Stated problem. Rewrite every one of the records below with "halfway between two" swapped for "midway between two", leaving everything else unchanged and omitting the pictures.

Entries provided.
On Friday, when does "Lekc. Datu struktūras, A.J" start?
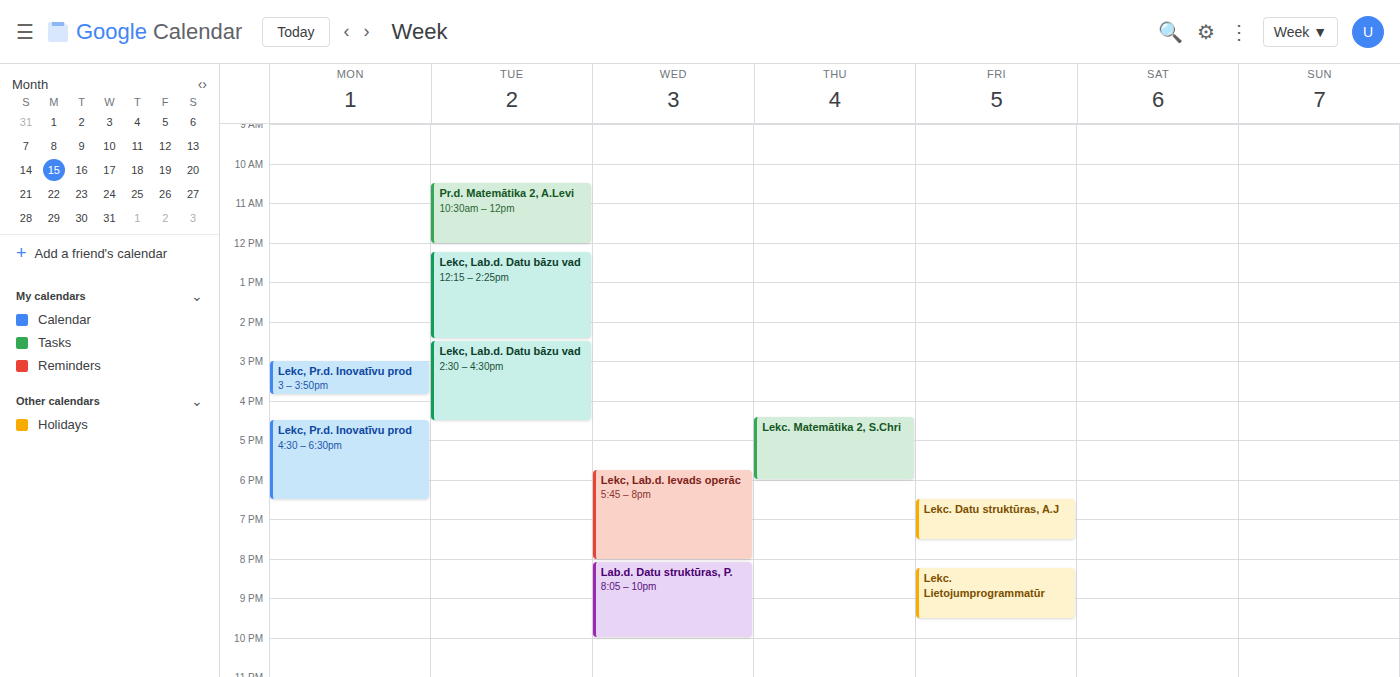
6:30 PM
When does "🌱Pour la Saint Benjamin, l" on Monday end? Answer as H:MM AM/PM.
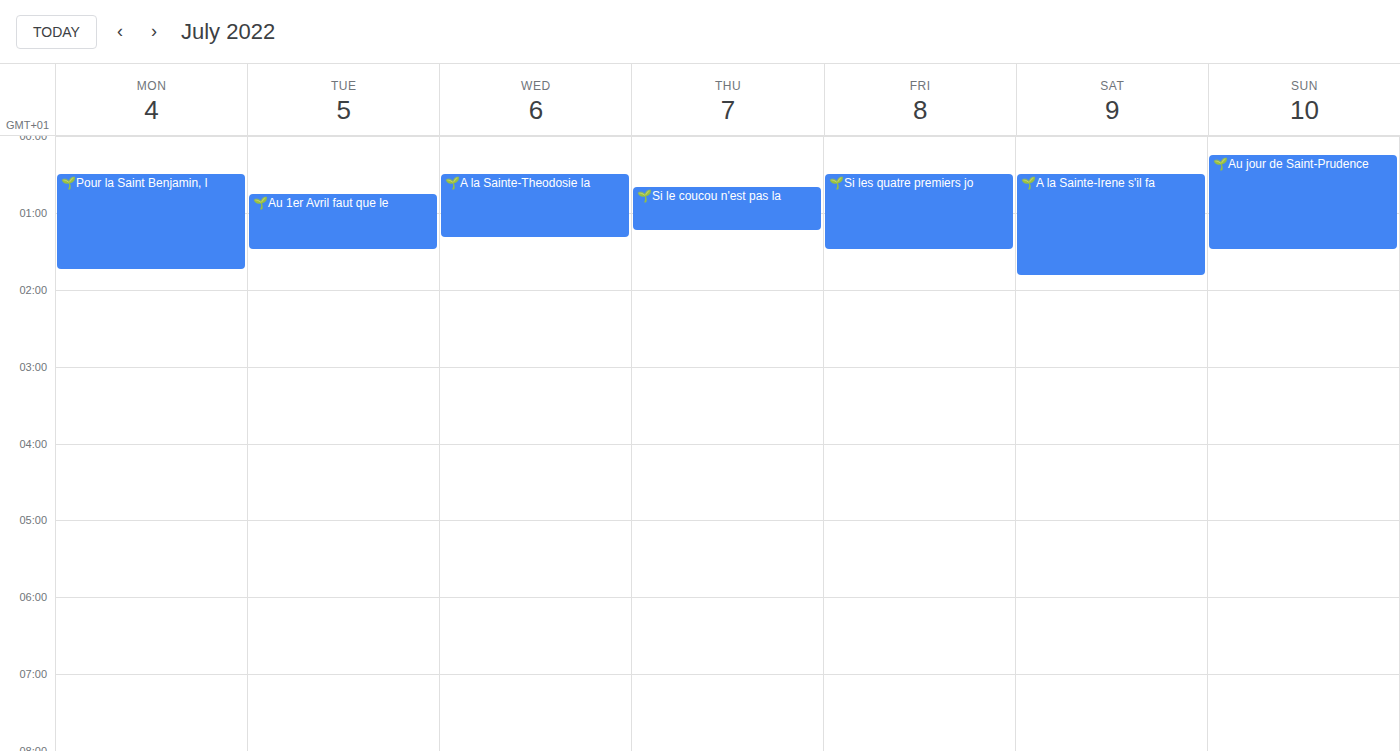
1:45 AM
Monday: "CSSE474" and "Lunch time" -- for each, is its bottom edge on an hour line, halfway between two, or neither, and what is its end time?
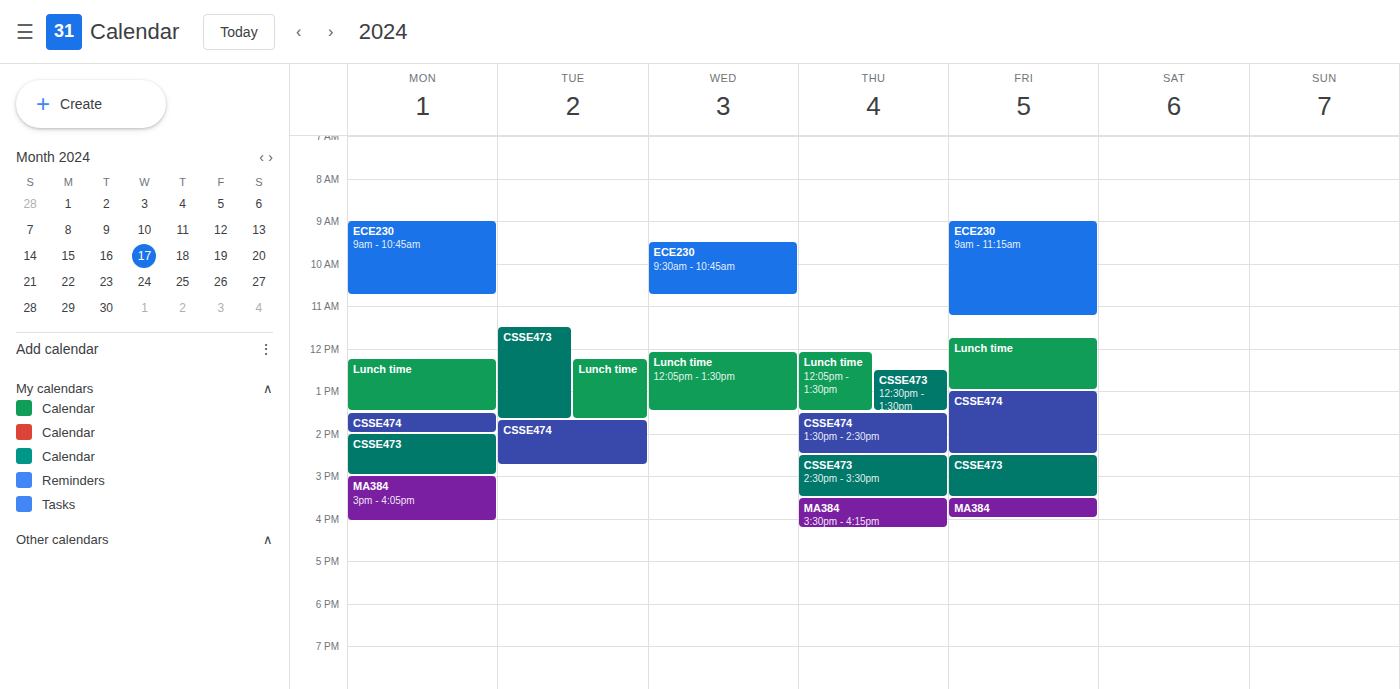
"CSSE474": 2:00 PM, exactly on the 2 PM line. "Lunch time": 1:30 PM, halfway between the 1 PM and 2 PM lines.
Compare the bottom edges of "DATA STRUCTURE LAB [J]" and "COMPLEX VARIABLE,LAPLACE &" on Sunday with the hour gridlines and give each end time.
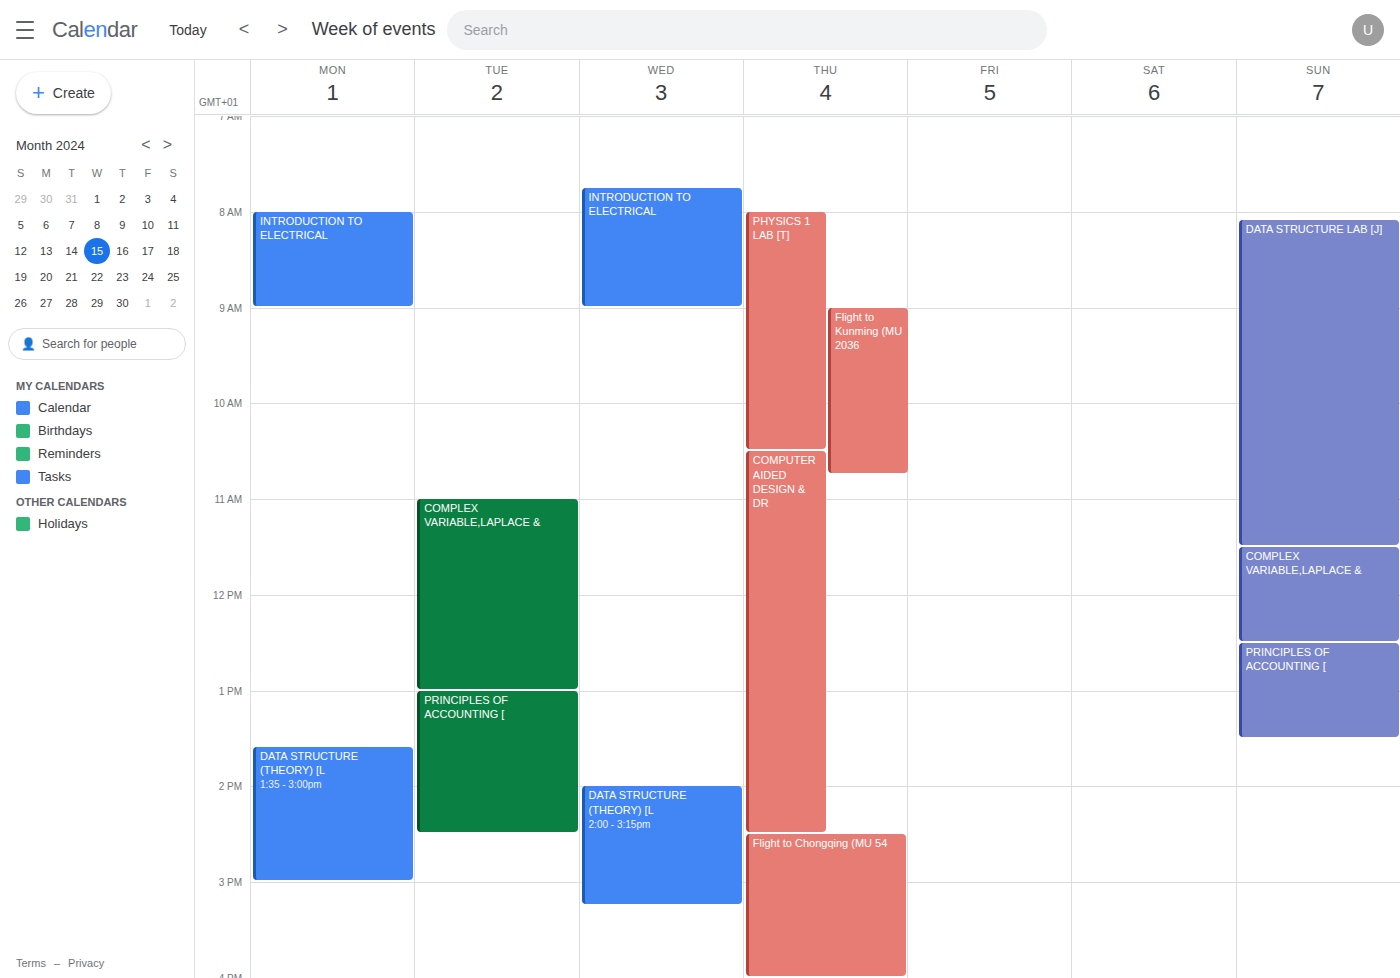
"DATA STRUCTURE LAB [J]": 11:30 AM, halfway between the 11 AM and 12 PM lines. "COMPLEX VARIABLE,LAPLACE &": 12:30 PM, halfway between the 12 PM and 1 PM lines.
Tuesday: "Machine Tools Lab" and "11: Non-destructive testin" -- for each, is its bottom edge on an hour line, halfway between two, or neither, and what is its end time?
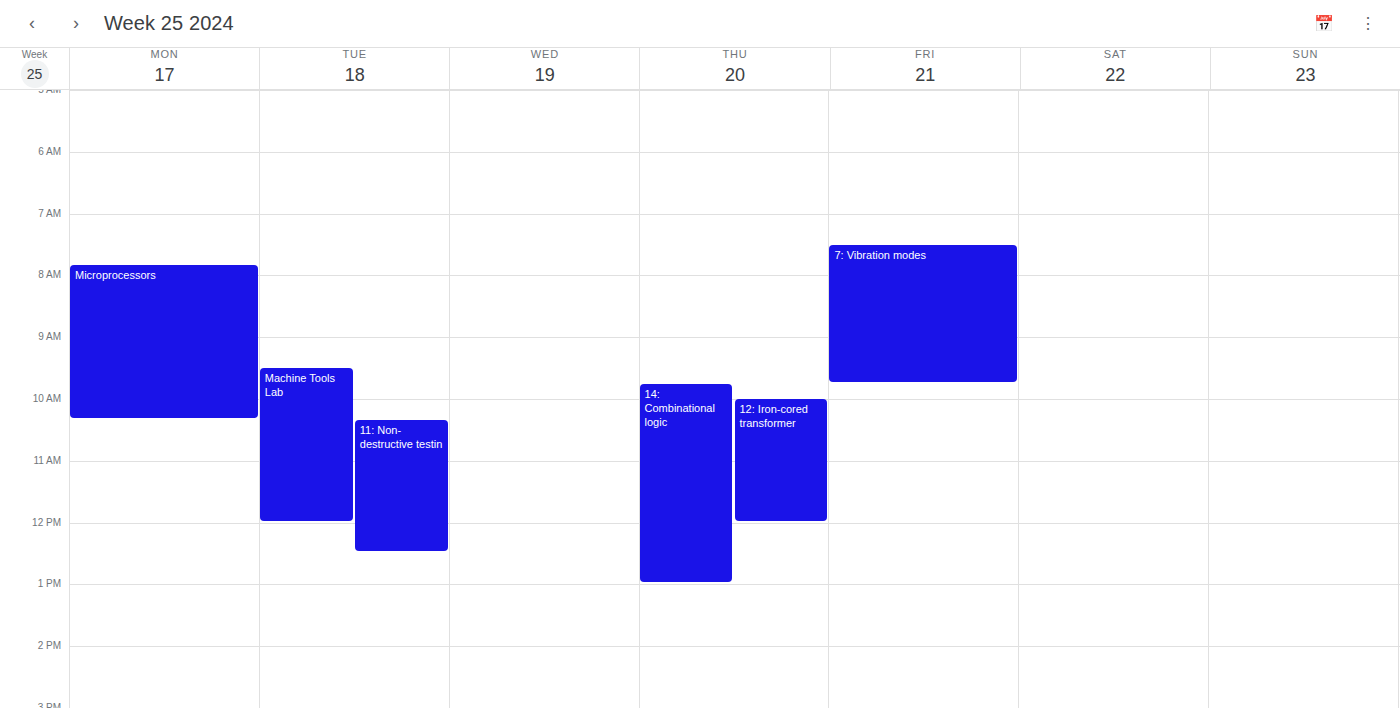
"Machine Tools Lab": 12:00 PM, exactly on the 12 PM line. "11: Non-destructive testin": 12:30 PM, halfway between the 12 PM and 1 PM lines.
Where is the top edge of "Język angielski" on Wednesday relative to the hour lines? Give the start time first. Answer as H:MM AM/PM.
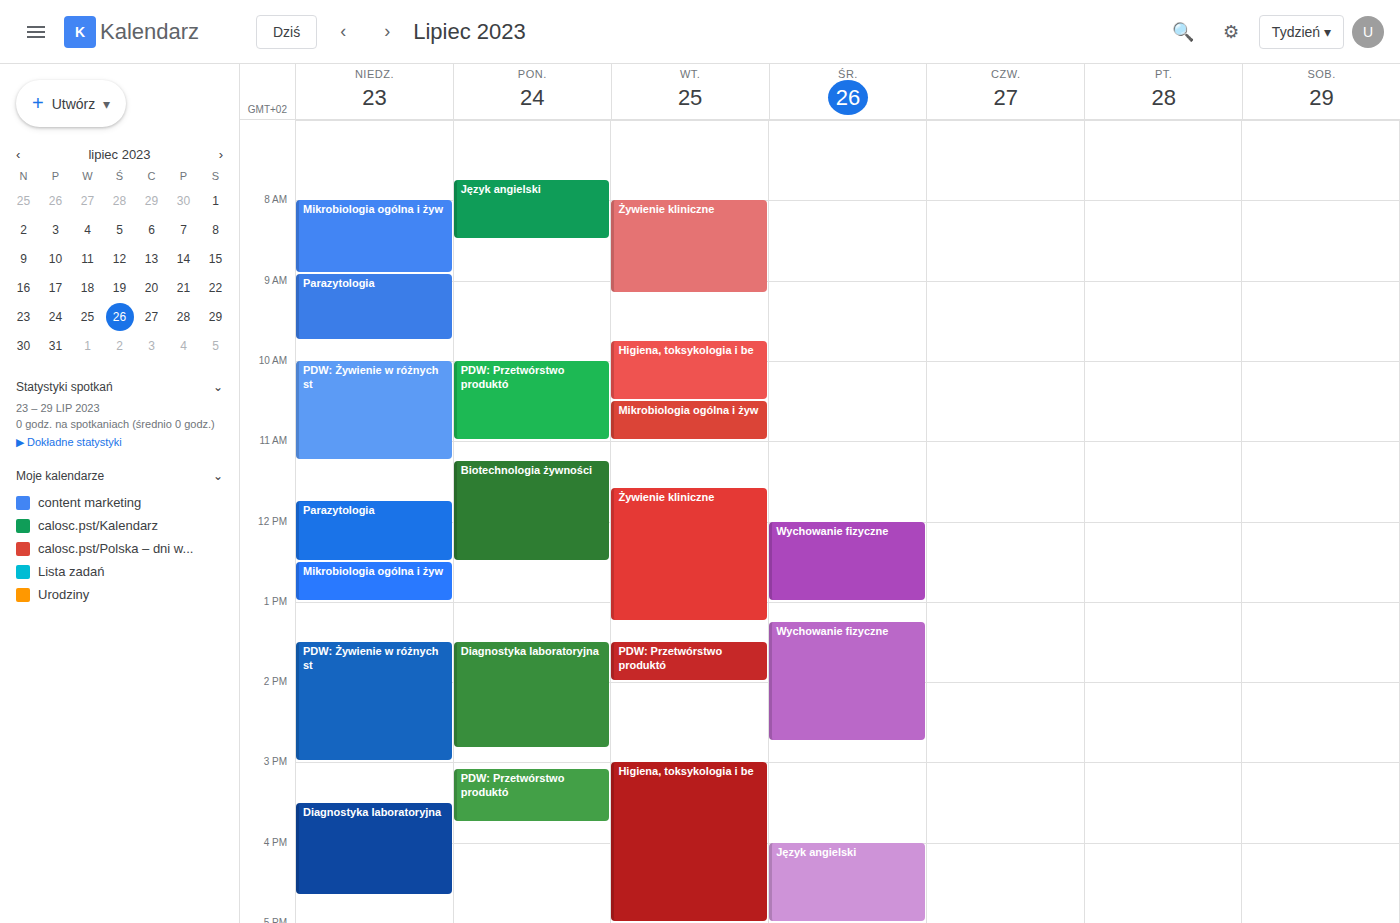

Response for this exercise.
On Friday, when does "Lekc. Datu struktūras, A.J" start?
6:30 PM
When does "🌱Pour la Saint Benjamin, l" on Monday end? Answer as H:MM AM/PM.
1:45 AM
Monday: "CSSE474" and "Lunch time" -- for each, is its bottom edge on an hour line, midway between two, or neither, and what is its end time?
"CSSE474": 2:00 PM, exactly on the 2 PM line. "Lunch time": 1:30 PM, halfway between the 1 PM and 2 PM lines.
Compare the bottom edges of "DATA STRUCTURE LAB [J]" and "COMPLEX VARIABLE,LAPLACE &" on Sunday with the hour gridlines and give each end time.
"DATA STRUCTURE LAB [J]": 11:30 AM, halfway between the 11 AM and 12 PM lines. "COMPLEX VARIABLE,LAPLACE &": 12:30 PM, halfway between the 12 PM and 1 PM lines.
Tuesday: "Machine Tools Lab" and "11: Non-destructive testin" -- for each, is its bottom edge on an hour line, midway between two, or neither, and what is its end time?
"Machine Tools Lab": 12:00 PM, exactly on the 12 PM line. "11: Non-destructive testin": 12:30 PM, halfway between the 12 PM and 1 PM lines.
Where is the top edge of "Język angielski" on Wednesday relative to the hour lines? Give the start time first. Answer as H:MM AM/PM.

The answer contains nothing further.